Platinum production losses through the South African strikes are estimated at more than 600,000 ounces, according to a report from GFMS, a unit of Thomson Reuters Corp (TRI). Even if a labor agreement is reached imminently, further losses will accrue as a result of absenteeism, re-training and ramp-ups, said GFMS.
“These projected total platinum losses are equivalent to seven weeks-worth of 2013 world demand, and will help to send platinum back into a deficit this year after a surplus in 2013,” analysts said in the report. This year’s survey sees the platinum market last year in a surplus of 490,000 ounces. South Africa accounts for more than 70% of annual global platinum production.
The consultancy forecasts an average platinum price of $1,457 an ounce this year, a 2% decline compared with the 2013 average. Spot platinum currently trades around the $1,400 per ounce level. The predicted associated palladium losses–around 450,000 ounces–are equivalent to two weeks’ global demand at 2013 rates and would help to keep palladium in a deficit in 2014 for the eighth consecutive year, according to GFMS.
“Palladium is believed to have bottomed out already in 2014 and robust demand is expected to propel the price towards a test of $930 per ounce before year-end,” analysts said. The consultancy expects the global palladium market to remain in a deficit in 2014 and to be one of the strongest performers in the metals sector. It forecasts a 2014 average palladium price of $793 per ounce, a gain of 9% over the 2013 average of $725. The metal currently trades around the $800 level.
Platinum and palladium are used in catalytic converters that scrub fumes from car emissions. By April 23, the ETFs had accumulated holdings in excess of 410,000 ounces. Meanwhile, GFMS doesn’t expect more shipments of palladium stock from Russia this year, further emphasizing the market deficit. Russia is the world’s largest provider of the metal, producing about 40% of the global supply.

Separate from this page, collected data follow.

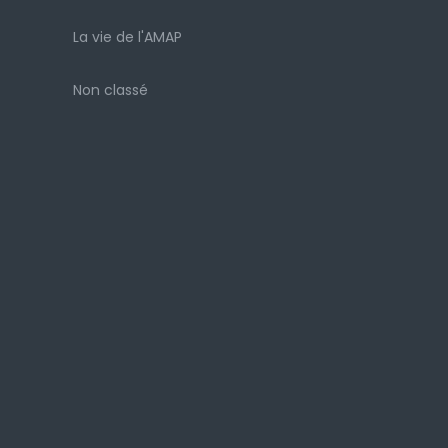
La vie de l'AMAP
Non classé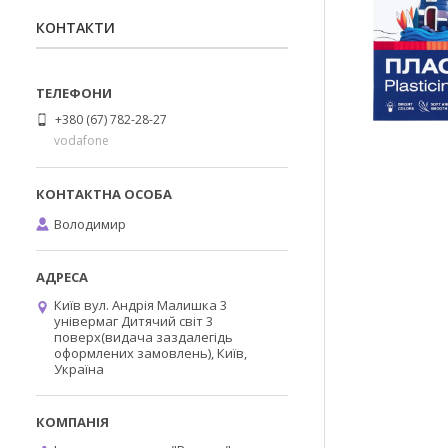
КОНТАКТИ
+380 (67) 782-28-27
vodafone
Володимир
Київ вул. Андрія Малишка 3
універмаг Дитячий світ 3
поверх(видача заздалегідь
оформлених замовлень), Київ,
Україна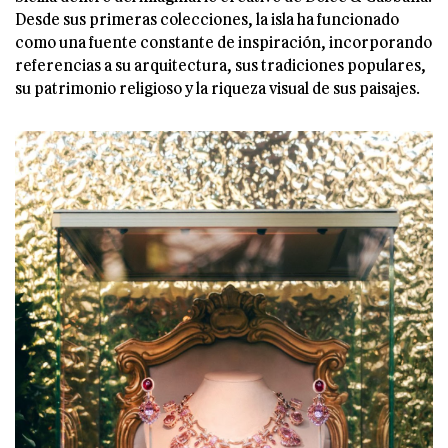
Desde sus primeras colecciones, la isla ha funcionado
como una fuente constante de inspiración, incorporando
referencias a su arquitectura, sus tradiciones populares,
su patrimonio religioso y la riqueza visual de sus paisajes.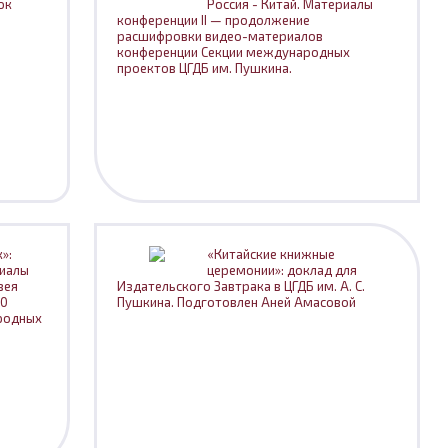
ок
Россия - Китай. Материалы
конференции II — продолжение
расшифровки видео-материалов
конференции Секции международных
проектов ЦГДБ им. Пушкина.
»:
«Китайские книжные
риалы
церемонии»: доклад для
зея
Издательского Завтрака в ЦГДБ им. А. С.
30
Пушкина. Подготовлен Аней Амасовой
родных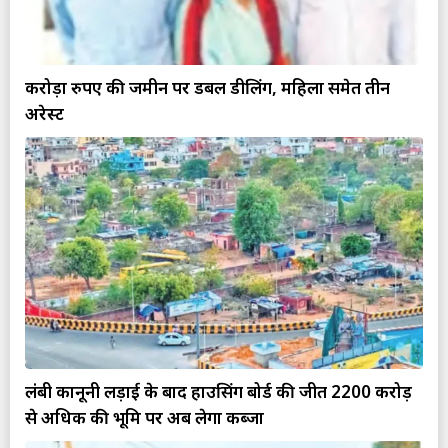
करोड़ों रुपए की जमीन पर डबल डीलिंग, महिला समेत तीन
अरेस्ट
लंबी कानूनी लड़ाई के बाद हाउसिंग बोर्ड की जीत ₹2200 करोड़
से अधिक की भूमि पर अब लेगा कब्जा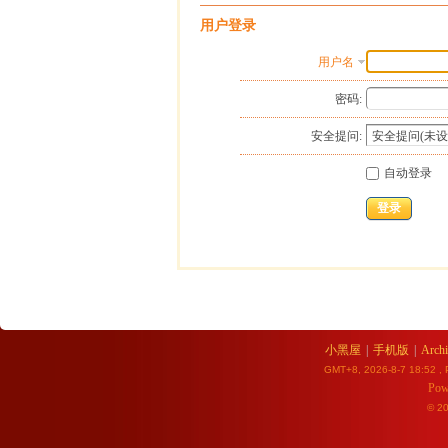
用户登录
用户名
密码:
安全提问:
自动登录
登录
小黑屋
|
手机版
|
Archi
GMT+8, 2026-8-7 18:52
, 
Pow
© 2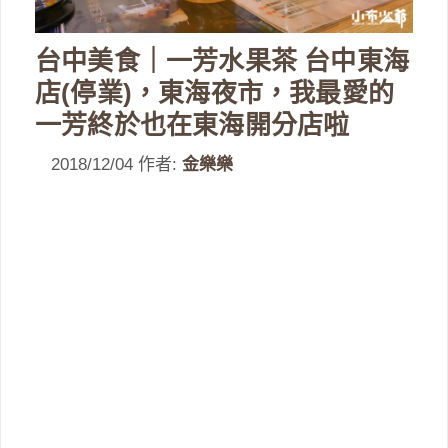
台中美食｜一芳水果茶 台中東海
店(停業)，東海夜市，我最愛的
一芳終於也在東海開分店啦
2018/12/04
作者:
金樂樂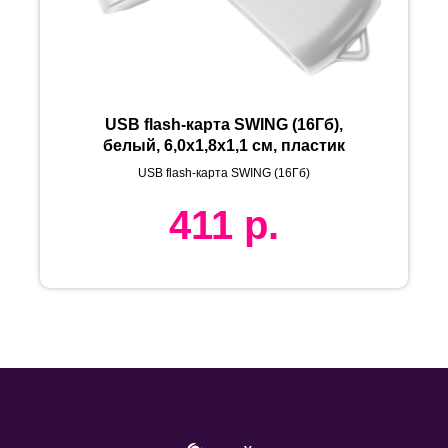
USB flash-карта SWING (16Гб),
белый, 6,0х1,8х1,1 см, пластик
USB flash-карта SWING (16Гб)
411
р.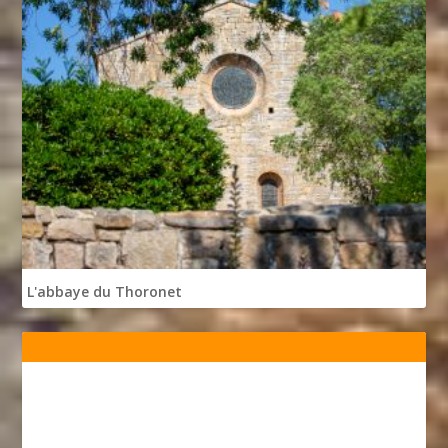
L'abbaye du Thoronet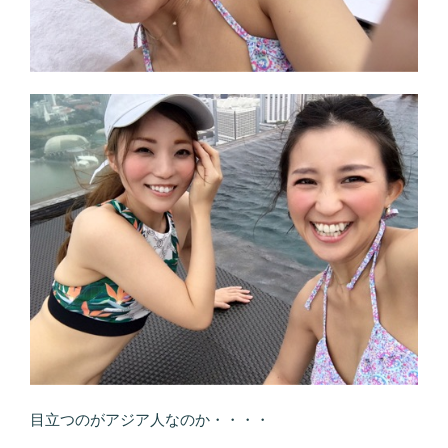
目立つのがアジア人なのか・・・・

“The events between Russia and Ukraine in early 2014 have provided additional concerns around supply, in that there is a chance that western diplomatic measures could see a broader emplacement of sanctions on Russia that may threaten the continuity of export of platinum and palladium,” it said. “The base case expectation is that this will not happen, but it is recognized that these events will continue to provide a risk premium, especially to palladium.”